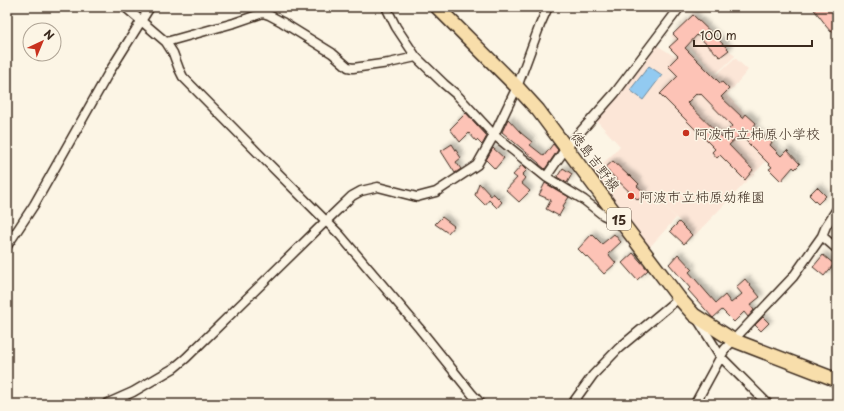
<svg xmlns="http://www.w3.org/2000/svg" width="844" height="411" viewBox="0 0 844 411" font-family="'Playpen Sans','Klee One',sans-serif">
<style>
.built{fill:#fce6d7}
.water{fill:#92caf1;stroke:#6f8a9d}
.building{fill:#fdc3b6;stroke:#3b2a1e;fill-rule:evenodd;filter:url(#shadow)}
.lines{fill:none;stroke-linecap:round;stroke-linejoin:round}
.street-casing{stroke:#3b2a1e;stroke-width:11}
.primary-casing{stroke:#3b2a1e;stroke-width:16}
.street{stroke:#fcf5e5;stroke-width:8}
.primary{stroke:#f8deab;stroke-width:13}
.poi-dot{fill:#c8321e;stroke:#fcf5e5;stroke-width:1.5}
.labels{text-anchor:middle;dominant-baseline:central;stroke-width:3;stroke-linejoin:round;paint-order:stroke}
.shield{fill:#fcf5e5;stroke:#75675a;stroke-width:1}
.shield-label{font-size:13px;font-weight:bold;fill:#3b2a1e}
.poi-label{font-size:14px;fill:#3b2a1e;stroke:#fcf5e5;text-anchor:start}
.street-label{font-size:14px;fill:#3b2a1e;stroke:#fcf5e5}
</style>
<defs>
<filter id="shadow"><feDropShadow dx="3.5" dy="-3.5" stdDeviation="2" flood-color="#0004"/></filter>
</defs>
<rect width="100%" height="100%" fill="#fcf5e5"/>
<filter id="ink" filterUnits="userSpaceOnUse"><feTurbulence type="fractalNoise" baseFrequency=".025" numOctaves="2"/><feDisplacementMap in="SourceGraphic" scale="8" xChannelSelector="R" yChannelSelector="G"/><feConvolveMatrix kernelMatrix="1 2 1 2 8 2 1 2 1" color-interpolation-filters="sRGB"/></filter>
<g filter="url(#ink)">
<path class="built" d="M693 13 735 56 716 74 688 46 676 55 687 48 716 75 735 58 748 70 727 95 778 149 694 236 641 182 676 218 648 249 591 174 613 154 620 146 597 121 655 44 674 56 676 55 668 48 675 40 671 36Z"/>
<path class="water" d="M649 66 662 75 643 100 630 90Z"/>
<path class="building" d="M812 7H837V37L832 31 831 32 825 25H826Z
M693 15 729 50 720 57 697 35 685 48 720 83 722 82 729 89 721 97 743 118 746 114 756 123 753 128 763 139 766 135 772 142 770 145 781 156 787 150 800 164 795 169 793 167 781 181 769 169 772 167 740 135 729 145 753 170 745 180 720 155 717 158 712 152 715 149 660 94 678 76 668 66 678 56 669 47 678 39 673 34ZM697 93 698 95 700 93 732 126 722 137 687 103Z
M466 113 487 136 482 145 477 140 476 141 469 133 460 142 450 129Z
M508 119 521 133 532 142 530 145 544 156 553 144 558 150 545 169 539 164V163L502 132Z
M452 144 461 158 456 162 461 169 455 173 441 151Z
M493 148 504 158 495 169 486 160Z
M613 161 629 176 630 175 639 184 637 186 645 193 638 200 605 168Z
M522 165 527 170 522 175 525 178 521 183 530 191 519 202 506 190 517 178 513 175Z
M563 168 572 174 567 183 557 177Z
M479 183 491 196 493 193 502 202 497 208 489 200 485 205 475 195Z
M545 183 569 197 563 206 564 207 559 216 546 209 551 200 539 195Z
M817 187 826 196 818 204 809 195Z
M442 217 454 226 448 233 435 224Z
M679 222 692 235 684 244 670 231Z
M592 234 602 244 614 234 621 242 608 254 616 263 604 274 587 256 586 257 578 249Z
M633 253 648 270 637 280 622 263Z
M678 254 692 269 689 272 708 294 716 303 725 295 731 303 742 294 736 287 745 279 760 297 750 305 754 310 748 317 744 312 734 322 722 310 713 318 688 290 690 288 669 264Z
M823 255 834 264 824 276 813 267Z
M763 317 769 323 761 331 755 325Z"/>
<g class="lines">
<defs>
<path id="street" d="M125 7 166 42 173 53 179 69 183 77 259 154 340 235 419 328 472 394 481 404
M387 7V9L396 27 416 57 444 84 457 95 494 135 546 177 584 200 603 215 620 223
M166 42 234 23 263 13 269 15 282 22 332 53 348 67 353 68 389 63 416 57
M546 177 566 148 615 93 680 7
M822 236 837 249
M7 246 34 205 108 74 150 7
M698 320 721 357 768 404
M106 404 133 392 174 368 186 358 326 221 352 196 361 191 378 187 417 197 436 192 477 165 494 135 517 87 540 25 548 7
M572 404 593 375 619 348 679 298
M695 404 725 349 793 277 822 236 826 226 837 209"/>
<path id="primary" d="M437 7 517 87 538 110 623 224 679 298 694 315 733 340 837 380"/>
</defs>
<use href="#street" class="street-casing"/>
<use href="#primary" class="primary-casing"/>
<use href="#street" class="street"/>
<use href="#primary" class="primary"/>
</g>
</g>
<g class="poi-dot">
<circle cx="686" cy="133" r="4"/>
<circle cx="631" cy="196" r="4"/>
</g>
<g class="labels">
<rect class="shield" x="607" y="208" width="24" height="22" rx="3"/>
<g class="shield-label">
<text x="619" y="219">15</text>
</g>
<g class="poi-label">
<text x="694" y="133">阿波市立柿原小学校</text>
<text x="639" y="196">阿波市立柿原幼稚園</text>
</g>
<g class="street-label">
<text transform="translate(596 161) rotate(53)">徳島吉野線</text>
</g>
</g>
<rect width="844" height="411" fill="none" stroke="#fcf5e5" stroke-width="24"/>
<rect x="12" y="12" width="820" height="387" fill="none" stroke="#3b2a1e" stroke-width="1.5" filter="url(#ink)"/>
<g transform="translate(42 42) rotate(44)"><circle r="19" fill="#fcf5e5" stroke="#afa495"/>
<path d="M0-3L7 15L0 10L-7 15Z" fill="#c8321e"/>
<text y="-6" font-size="11" font-weight="bold" text-anchor="middle" fill="#3b2a1e">N</text>
</g>
<path d="M694 40v6h118v-6" fill="none" stroke="#3b2a1e" stroke-width="2"/>
<text x="700" y="40" font-size="12" fill="#3b2a1e" stroke="#fcf5e5" stroke-width="3" paint-order="stroke">100 m</text>
</svg>
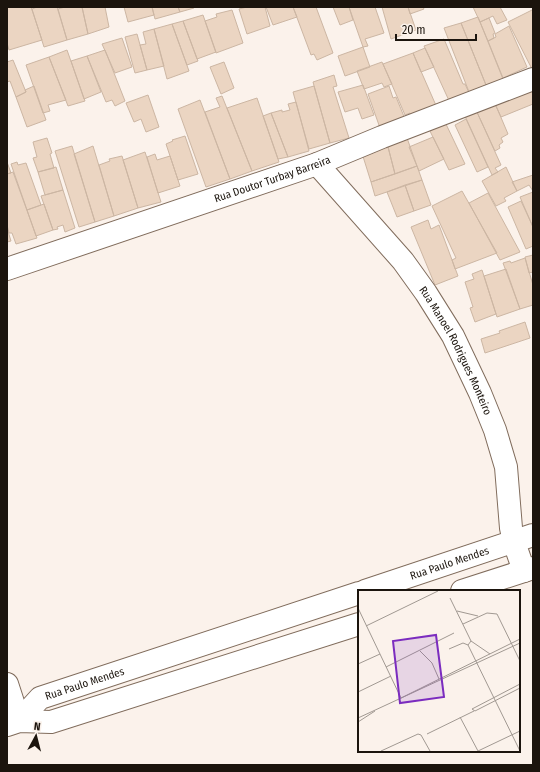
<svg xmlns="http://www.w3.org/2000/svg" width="540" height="772" font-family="'Fira Sans Condensed',sans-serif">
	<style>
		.building { fill: #ebd5c2; stroke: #ccb6a3 }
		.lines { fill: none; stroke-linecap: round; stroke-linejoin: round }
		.minor-casing { stroke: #806c5c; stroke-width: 24 }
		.minor { stroke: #fff; stroke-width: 22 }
		.labels { text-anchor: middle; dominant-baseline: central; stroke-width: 4; stroke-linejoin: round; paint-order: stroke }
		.street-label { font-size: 11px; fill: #1b140d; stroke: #fbf2eb }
		.inset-road { fill: none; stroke: #a19992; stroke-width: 1 }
		.view { fill: #7b2cbf; fill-opacity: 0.15; stroke: #7b2cbf; stroke-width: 2 }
		.inset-edge { fill: none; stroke: #1b140d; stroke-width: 2 }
	</style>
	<rect width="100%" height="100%" fill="#fbf2eb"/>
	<path class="building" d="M7,7H31L42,40L9,50L7,43Z
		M37,7H57L67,40L44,47L32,9Z
		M65,7H82L88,34L67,40L58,9Z
		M82,7H105L109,27L88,34Z
		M124,7H152L154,15L128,22Z
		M152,7H178L180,12L155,19Z
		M178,7H194V8L180,12Z
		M247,7H265L270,26L247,34L239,9Z
		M266,7H293L297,17L273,25Z
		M293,7H316L333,53L317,60L314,54L311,55Z
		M333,7H349L353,20L340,25Z
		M349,7H375L384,33L365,39L368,46L363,47Z
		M382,7H408L416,30L391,39Z
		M408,7H423L424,9L410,14Z
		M473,7H500L507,20L497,24L493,16L480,22Z
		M232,10L243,43L216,53L205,21L217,17L216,14Z
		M532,10L533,12V71L508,22Z
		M203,15L216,52L197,59L183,21Z
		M478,17L505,84L488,90L461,23Z
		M489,18L495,33L493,34L494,38L488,41L480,22Z
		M183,21L198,61L187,65L172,24Z
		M461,23L488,90L471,97L444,28Z
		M172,24L189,71L167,79L154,29Z
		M509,26L527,67L503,78L488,41L496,37L495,34Z
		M154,29L164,66L147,70L140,45L146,44L143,32Z
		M137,34L147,70L135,73L125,37Z
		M122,38L132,67L115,73L102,44Z
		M444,39L463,84H465L471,97L451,105L424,46Z
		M363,47L370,67L345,76L338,56Z
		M425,48L434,67L421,72L413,53Z
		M67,50L85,101L68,106L49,57Z
		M105,50L125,101L115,106L112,100L106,102L87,56Z
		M413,53L438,110L412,120L410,113L405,115L383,64Z
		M87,56L101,92L84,99L71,61Z
		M49,57L66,100L48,105L50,111L43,113L26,65Z
		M13,60L26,92L16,97L10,81L7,82V62Z
		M224,62L234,88L221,94L210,67Z
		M382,62L392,84L384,87L382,83L364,89L357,71Z
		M334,75L337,86L333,87L349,138L330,143L313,82Z
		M363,85L374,115L362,119L358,108L345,112L338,92Z
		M34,86L46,120L27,127L16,97L26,92L25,90Z
		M314,86L330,143L309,149L293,92Z
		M389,86L393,98L396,97L405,119L380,128L368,94Z
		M533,88V104L501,117L495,104Z
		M148,95L159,127L146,132L141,119L134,122L126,103Z
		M222,96L252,171L230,179L205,112L220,107L216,98Z
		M257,98L279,162L252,171L227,108Z
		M200,100L230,179L206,187L178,109Z
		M494,101L508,134L501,138L503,142L499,145L500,148L495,151L476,110Z
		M296,102L309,151L288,157L271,113L282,110V112L290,110L288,104Z
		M476,110L501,165L495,168L498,172L492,175L465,116Z
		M271,113L288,157L278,159L263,116Z
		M466,119L488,167L477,172L455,125Z
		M445,122L465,164L449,170L429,129Z
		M185,136L198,174L178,180L166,144L173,141L172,140Z
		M433,137L444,159L419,171L409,147Z
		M47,138L52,153L50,154L54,168L38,172L33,158L37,157L33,142Z
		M407,138L417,166L395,174L387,143Z
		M387,143L395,174L371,182L361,150Z
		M72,146L95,222L79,227L55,151Z
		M93,146L114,216L95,222L74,154Z
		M145,152L161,202L138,208L123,160Z
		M155,154L157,160L170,156L180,186L158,193L147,157Z
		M122,156L138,208L114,216L99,165L110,161L109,159Z
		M7,162L11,173L7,174Z
		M17,162L18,165L26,163L41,205L27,210L11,164Z
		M417,166L422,180L375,196L371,182Z
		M56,167L63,190L45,195L38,172Z
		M506,167L517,191L504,198L506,201L496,206L482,181Z
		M13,172L37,238L16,244L12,233H9L7,225V174Z
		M533,175V191L529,185L517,191L512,182Z
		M422,180L431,205L414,211L405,185Z
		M405,185L414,211L397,217L387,192Z
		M63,190L75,228L65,232L63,225L57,227L58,229L53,230L41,196Z
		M462,191L497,253L455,269L452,260L456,258L432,206Z
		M533,192V227L520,197Z
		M488,193L520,252L500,260L469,203Z
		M521,201L533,227V246L526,249L508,207Z
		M44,204L53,230L36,236L27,210Z
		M428,220L431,229L439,225L458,276L435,285L411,227Z
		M7,228L11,241L7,242Z
		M533,255V272L529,273L525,257Z
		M525,258L533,285V305L520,309L503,263L510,261L511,263Z
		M506,269L520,309L497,317L484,276Z
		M482,270L496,314L475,322L470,308L473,307L465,282L474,279L472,274Z
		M525,322L530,338L485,353L481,339L500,333L499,331Z"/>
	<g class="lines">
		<g class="minor-casing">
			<g id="minor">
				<path id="s1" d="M317,164L403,261L426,293L453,336L480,393L495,430L506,467L511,528L514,542L524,571"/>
				<path id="s2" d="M7,269L317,164L382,137L533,79"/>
				<path id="s3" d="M365,591L533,535"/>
				<path d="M462,591L533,568"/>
				<path d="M7,684L19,721"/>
				<path id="s4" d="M19,721L40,698L359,593"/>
				<path d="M7,725L19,721L51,722L359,624"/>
			</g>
		</g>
		<use href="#minor" class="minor"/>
	</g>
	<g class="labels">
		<g class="street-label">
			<text stroke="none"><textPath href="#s2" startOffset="280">Rua Doutor Turbay Barreira</textPath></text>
			<text stroke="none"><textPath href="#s1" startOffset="234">Rua Manoel Rodrigues Monteiro</textPath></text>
			<text stroke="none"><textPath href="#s3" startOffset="89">Rua Paulo Mendes</textPath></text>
			<text stroke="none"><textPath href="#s4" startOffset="78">Rua Paulo Mendes</textPath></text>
		</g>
	</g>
	<g transform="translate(358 590)">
		<rect width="162" height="162" fill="#fbf2eb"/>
		<path class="inset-road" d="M92,8L113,51L132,64M0,18L43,108M99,21L120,26M105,34L129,23L139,24L162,71M8,36L80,1M110,55L162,161M91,59L105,53L110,55L113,51M62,61L74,73L81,89M0,74L22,64M28,77L96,43M162,94L114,119L117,121L162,98M0,102L33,86M43,108L162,49M102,127L120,161M0,128L162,53M0,132L17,121M69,144L116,121M23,161L60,144L63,145L72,161M120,161L162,141"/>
		<path class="view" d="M78,45L86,107L42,113L35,51Z"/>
		<rect width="162" height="162" class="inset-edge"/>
	</g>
	<rect width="540" height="772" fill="none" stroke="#1b140d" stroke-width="16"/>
	<g transform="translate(36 736) rotate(7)" stroke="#fbf2eb" stroke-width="3" paint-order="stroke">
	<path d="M0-3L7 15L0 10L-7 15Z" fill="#1b140d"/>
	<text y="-6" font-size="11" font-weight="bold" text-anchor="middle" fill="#1b140d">N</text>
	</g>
	<path d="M396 34v6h80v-6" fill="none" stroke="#1b140d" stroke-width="2"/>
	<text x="402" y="34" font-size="12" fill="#1b140d" stroke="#fbf2eb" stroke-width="3" paint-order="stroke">20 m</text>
</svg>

....................

◆ **The problem**:
Above are the entries. Quote exactly the lines from the one bearing "M183,21L198,61L187,65L172,24Z" through the one bearing "M422,180L431,205L414,211L405,185Z".

◆ **Final answer**:
		M183,21L198,61L187,65L172,24Z
		M461,23L488,90L471,97L444,28Z
		M172,24L189,71L167,79L154,29Z
		M509,26L527,67L503,78L488,41L496,37L495,34Z
		M154,29L164,66L147,70L140,45L146,44L143,32Z
		M137,34L147,70L135,73L125,37Z
		M122,38L132,67L115,73L102,44Z
		M444,39L463,84H465L471,97L451,105L424,46Z
		M363,47L370,67L345,76L338,56Z
		M425,48L434,67L421,72L413,53Z
		M67,50L85,101L68,106L49,57Z
		M105,50L125,101L115,106L112,100L106,102L87,56Z
		M413,53L438,110L412,120L410,113L405,115L383,64Z
		M87,56L101,92L84,99L71,61Z
		M49,57L66,100L48,105L50,111L43,113L26,65Z
		M13,60L26,92L16,97L10,81L7,82V62Z
		M224,62L234,88L221,94L210,67Z
		M382,62L392,84L384,87L382,83L364,89L357,71Z
		M334,75L337,86L333,87L349,138L330,143L313,82Z
		M363,85L374,115L362,119L358,108L345,112L338,92Z
		M34,86L46,120L27,127L16,97L26,92L25,90Z
		M314,86L330,143L309,149L293,92Z
		M389,86L393,98L396,97L405,119L380,128L368,94Z
		M533,88V104L501,117L495,104Z
		M148,95L159,127L146,132L141,119L134,122L126,103Z
		M222,96L252,171L230,179L205,112L220,107L216,98Z
		M257,98L279,162L252,171L227,108Z
		M200,100L230,179L206,187L178,109Z
		M494,101L508,134L501,138L503,142L499,145L500,148L495,151L476,110Z
		M296,102L309,151L288,157L271,113L282,110V112L290,110L288,104Z
		M476,110L501,165L495,168L498,172L492,175L465,116Z
		M271,113L288,157L278,159L263,116Z
		M466,119L488,167L477,172L455,125Z
		M445,122L465,164L449,170L429,129Z
		M185,136L198,174L178,180L166,144L173,141L172,140Z
		M433,137L444,159L419,171L409,147Z
		M47,138L52,153L50,154L54,168L38,172L33,158L37,157L33,142Z
		M407,138L417,166L395,174L387,143Z
		M387,143L395,174L371,182L361,150Z
		M72,146L95,222L79,227L55,151Z
		M93,146L114,216L95,222L74,154Z
		M145,152L161,202L138,208L123,160Z
		M155,154L157,160L170,156L180,186L158,193L147,157Z
		M122,156L138,208L114,216L99,165L110,161L109,159Z
		M7,162L11,173L7,174Z
		M17,162L18,165L26,163L41,205L27,210L11,164Z
		M417,166L422,180L375,196L371,182Z
		M56,167L63,190L45,195L38,172Z
		M506,167L517,191L504,198L506,201L496,206L482,181Z
		M13,172L37,238L16,244L12,233H9L7,225V174Z
		M533,175V191L529,185L517,191L512,182Z
		M422,180L431,205L414,211L405,185Z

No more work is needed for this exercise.